Many of the women involved are being featured in various media reports around the world, including Dr Samantha Hall of the Curtin University Sustainability Policy Institute and Dr Amanda Davies, of Curtin’s School of Built Environment, who both told PerthNow.com.au that the most pressing concerns for scientists at the moment is climate change.
“Antarctica is the first indicator of things going wrong, so it’s really important to have a good understanding of what’s happening there,” said Dr. Davies.
They also understand the untapped potential of women in the science world and hope their expedition will make a great statement on a global scale.
“To me it’s not about (men versus women), it’s about letting younger girls know that if they want to be anything, they can. If they want to go to space, they can. They shouldn’t have to fear anything because of their gender,” said Dr. Hall, who decided to quit her business career and go back to university to study science after living in Thailand and viewing the impacts of climate change and environmental degradation.
One of three UK women, Dr Deborah Pardo from Cambridge who works for the British Antarctic Survey, said there are 12 projects divided into smaller groups, where each woman will bring their expertise to come up with solutions to the climate change problem they can present to the world.
“Mine is about how gender equality can help influence environmental policies, because it has been proven that women in developing countries particularly, are more affected by climate change than men, and also more reactive and prone to change than men,” she told Cambridge-News.co.uk.
Like many of the women involved, Dr. Pardo is a mom, and wants to use her influence to break down gender stereotypes about women in science.
“I applied to this thing because I am at a critical time in my career; I just became a mum so I am very aware and militant for the challenges women are facing. I think creating a network like this is really going to help each of us achieve higher goals,” she said.

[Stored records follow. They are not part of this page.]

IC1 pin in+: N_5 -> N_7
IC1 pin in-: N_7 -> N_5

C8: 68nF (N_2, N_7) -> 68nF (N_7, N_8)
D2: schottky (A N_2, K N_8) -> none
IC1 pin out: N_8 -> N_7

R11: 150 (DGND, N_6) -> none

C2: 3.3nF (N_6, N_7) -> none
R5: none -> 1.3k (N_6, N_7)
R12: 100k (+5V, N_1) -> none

In a video from November 2014 where Homeward Bound founder Fabian Dattner explains the heart of the mission, imploring women to apply for the expedition, she says the issue of gender equality in global leadership, much like climate change itself, has reached a tipping point.
“We want to elevate the role of women in leadership in the world, and we believe it has reached crisis point that they are so underrepresented in the decisions that are being made,” she said, while also adding women will gain confidence by employing the “lean in” philosophy when it comes to finding opportunities.
While world leaders continue to hammer out and argue over global policies that could affect our world in future years, and others sadly continue to even deny the existence of climate change at our collective peril, these women are set to sail literally and figuratively ahead of the pack in determining effective measures that could save the planet.
“Homeward Bound is a metaphor for the planet, and our responsibility for our ‘home’; a link to the care women bring to living spaces, a sense that home includes the whole planet, and at its most fragile, the remote and wild Southern Ocean; Antarctica as one of the fastest changing regions on our planet,” says the description of the mission on the Homeward Bound website.
As the 78 women gear up to set sail from Argentina’s Tierra del Fuego archipelago on 2 December 2016, the southernmost tip of South America, nicknamed the ‘End of the World’ and the gateway to Antarctica, we eagerly anticipate the affect they will have on the current state of female leadership in global decision-making, as well as climate change measures backed up by indisputable data.